The unavailability window is: detection time (election timeout) + election time (one or more round trips for vote requests) + recovery time (the new leader may need to replay uncommitted WAL entries).
# Concept: Kafka KRaft controller election timeout
# These settings control how quickly Kafka detects and recovers from a controller failure
# server.properties on each broker:
controller.quorum.election.timeout.ms=1000
controller.quorum.fetch.timeout.ms=2000
controller.quorum.election.backoff.max.ms=1000
# Election timeout: 1 second before a follower starts an election
# Fetch timeout: 2 seconds before a follower considers the leader dead
# Backoff: randomized delay to avoid simultaneous elections (split votes)
# Expected failover time: 2-5 seconds
The Unacknowledged Write Problem
During failover, writes that were acknowledged by the old leader but not yet replicated may be lost. In PostgreSQL with asynchronous replication, the primary can acknowledge a commit and crash before the WAL record reaches the replica. The new primary does not have that transaction.
-- Concept: synchronous replication to prevent data loss during failover
-- Trade availability for consistency
-- On the primary:
ALTER SYSTEM SET synchronous_standby_names = 'replica1';
ALTER SYSTEM SET synchronous_commit = 'remote_apply';
-- synchronous_commit = remote_apply means:
-- The primary waits until the replica has APPLIED the WAL record
-- before returning success to the client.

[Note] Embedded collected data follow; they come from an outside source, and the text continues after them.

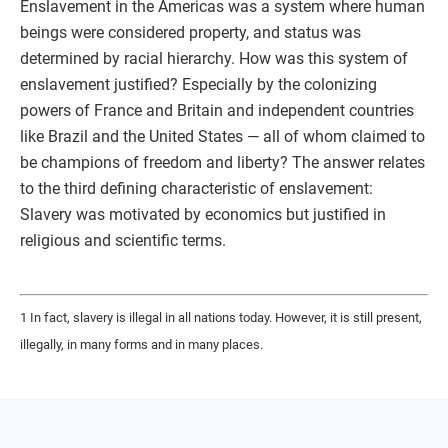
Enslavement in the Americas was a system where human
beings were considered property, and status was
determined by racial hierarchy. How was this system of
enslavement justified? Especially by the colonizing
powers of France and Britain and independent countries
like Brazil and the United States — all of whom claimed to
be champions of freedom and liberty? The answer relates
to the third defining characteristic of enslavement:
Slavery was motivated by economics but justified in
religious and scientific terms.
1 In fact, slavery is illegal in all nations today. However, it is still present,
illegally, in many forms and in many places.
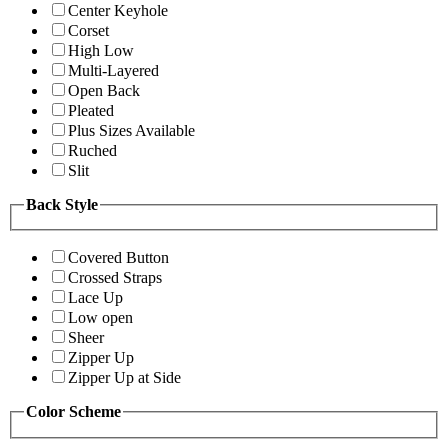
Center Keyhole
Corset
High Low
Multi-Layered
Open Back
Pleated
Plus Sizes Available
Ruched
Slit
Back Style
Covered Button
Crossed Straps
Lace Up
Low open
Sheer
Zipper Up
Zipper Up at Side
Color Scheme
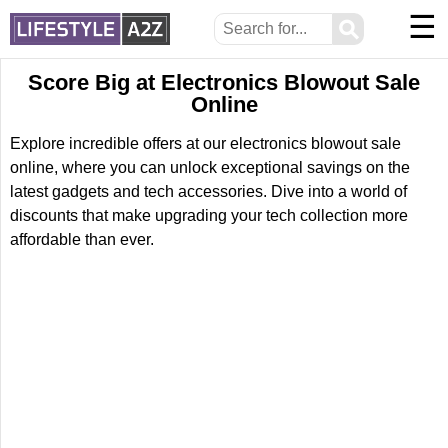
☰
⚲
Score Big at Electronics Blowout Sale
Online
Explore incredible offers at our electronics blowout sale
online, where you can unlock exceptional savings on the
latest gadgets and tech accessories. Dive into a world of
discounts that make upgrading your tech collection more
affordable than ever.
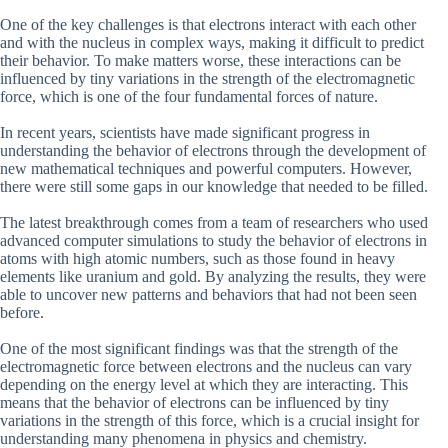
One of the key challenges is that electrons interact with each other
and with the nucleus in complex ways, making it difficult to predict
their behavior. To make matters worse, these interactions can be
influenced by tiny variations in the strength of the electromagnetic
force, which is one of the four fundamental forces of nature.
In recent years, scientists have made significant progress in
understanding the behavior of electrons through the development of
new mathematical techniques and powerful computers. However,
there were still some gaps in our knowledge that needed to be filled.
The latest breakthrough comes from a team of researchers who used
advanced computer simulations to study the behavior of electrons in
atoms with high atomic numbers, such as those found in heavy
elements like uranium and gold. By analyzing the results, they were
able to uncover new patterns and behaviors that had not been seen
before.
One of the most significant findings was that the strength of the
electromagnetic force between electrons and the nucleus can vary
depending on the energy level at which they are interacting. This
means that the behavior of electrons can be influenced by tiny
variations in the strength of this force, which is a crucial insight for
understanding many phenomena in physics and chemistry.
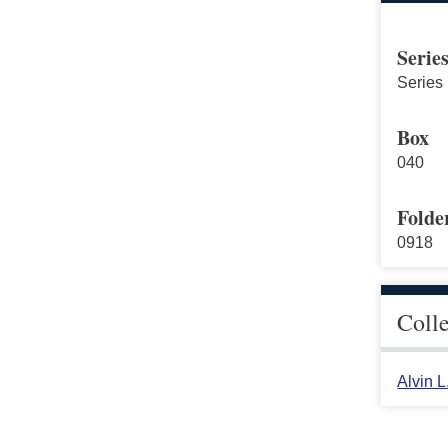
Serie
Series 
Box
040
Folde
0918
Coll
Alvin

-- Failover to the replica loses zero transactions.
-- Cost: every write is as slow as the replica's apply latency.
-- If the replica is 1ms away (same rack), the cost is +1ms per commit.
-- If the replica is 50ms away (different region), every commit takes +50ms.
The Decision Rule
Use asynchronous replication (PostgreSQL default, Kafka with acks=1) when availability matters more than zero-data-loss guarantees. Accept that failover may lose the most recent writes (bounded by the replication lag). This is appropriate for the logistics platform’s package tracking events, where the scanner device retries on failure.
Use synchronous replication (PostgreSQL with synchronous_commit = remote_apply, Kafka with acks=all) when losing a committed write is unacceptable. Inventory decrements, financial transactions, order confirmations. Accept the latency cost of waiting for the replica.
The append-only log from Chapter 1 is the replication protocol. PostgreSQL ships WAL records. Kafka replicates partition log segments. The log is what travels over the network. The index, the B-Tree, the SSTable, these are local data structures rebuilt from the log on each replica. The log is the source of truth. Replication is log shipping. Everything covered in Chapters 1 through 3 culminates here.